AMD EPYC CPUs and Radeon Instinct GPUs to power COVID-19-related research at Stanford School of Medicine, the University of Texas at Austin, UCLA, University of Toronto and other institutions globally.

AMD EPYC CPUs and Radeon Instinct GPUs to power COVID-19-related research at Stanford School of Medicine, the University of Texas at Austin, UCLA, University of Toronto and other institutions globally.

AMD has announced a second round of high-performance technology contributions to assist in the global fight against the COVID-19 pandemic. AMD is now contributing high-end computing systems or access to Penguin-On-Demand (POD) cloud-based clusters powered by 2nd-Gen AMD EPYC and AMD Radeon Instinct processors to 21 institutions and research facilities conducting COVID-19 research.

“AMD is proud to be working with leading global research institutions to bring the power of high performance computing technology to the fight against the coronavirus pandemic,” says Mark Papermaster, executive vice president and chief technology officer, AMD. “These donations of AMD EPYC and Radeon Instinct processors will help researchers not only deepen their understanding of COVID-19, but also help improve our ability to respond to future potential threats to global health.”

The AMD COVID-19 HPC fund was established to provide research institutions with computing resources to accelerate medical research on COVID-19 and other diseases. In addition to the donations of $15 million of high-performance computing systems, AMD has contributed technology and technical resources for the “Corona” system at Lawrence Livermore National Laboratory, which is being used to provide additional computing power for molecular modeling in support of COVID-19 research.

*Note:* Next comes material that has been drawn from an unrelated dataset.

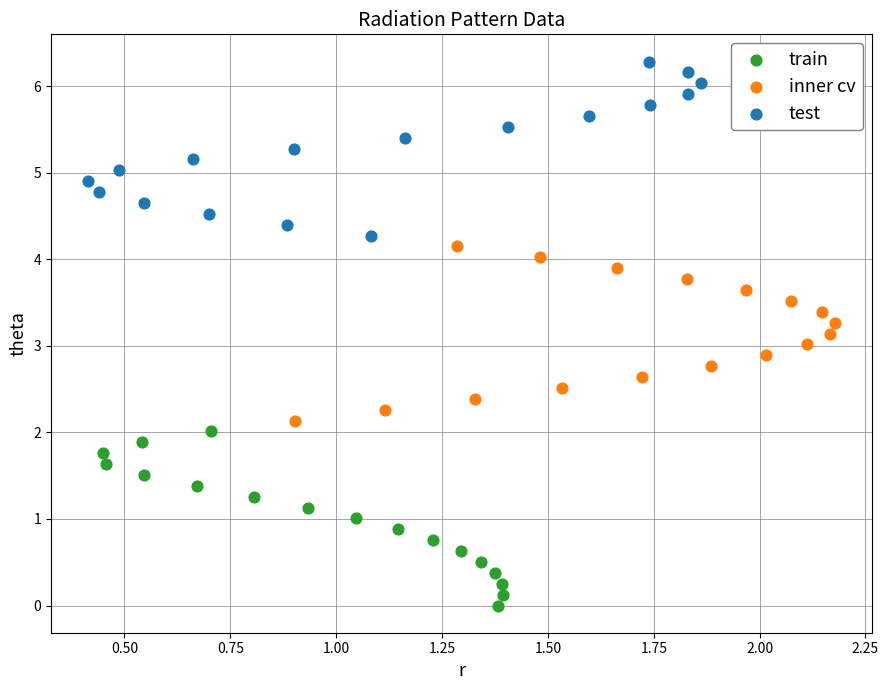

What are all the series names shown in the legend?

train, inner cv, test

The second round of AMD-donated compute capacity is expected to be operational starting in Q4 of this year and will be used for various pandemic-related workloads including genomics, vaccine development, transmission science and modeling. To maximize the impact of the research, AMD is also initiating a working group for COVID-19 HPC Fund recipients and AMD engineers to jointly discuss research areas and findings as well as hardware and software optimizations that can accelerate their collective work.

To date, the AMD COVID-19 HPC fund has donated computing systems or cloud-based computing capacity to: Cambridge University, Carnegie Mellon, GENCI / French National High-Performance Computing Agency, Harvard Children’s Hospital, High Performance Computing Center (HLRS) / the University of Stuttgart, MIT, NYU, CSIR Fourth Paradigm Institute in India, Leibniz Supercomputing Centre (LRZ), Rice, Stanford School of Medicine, Texas State University, The University of British Columbia, The University of Texas at Austin, UCLA, University of Arkansas, University of Toronto, University of Trento, University of Vermont, Virginia Commonwealth University and Washington University.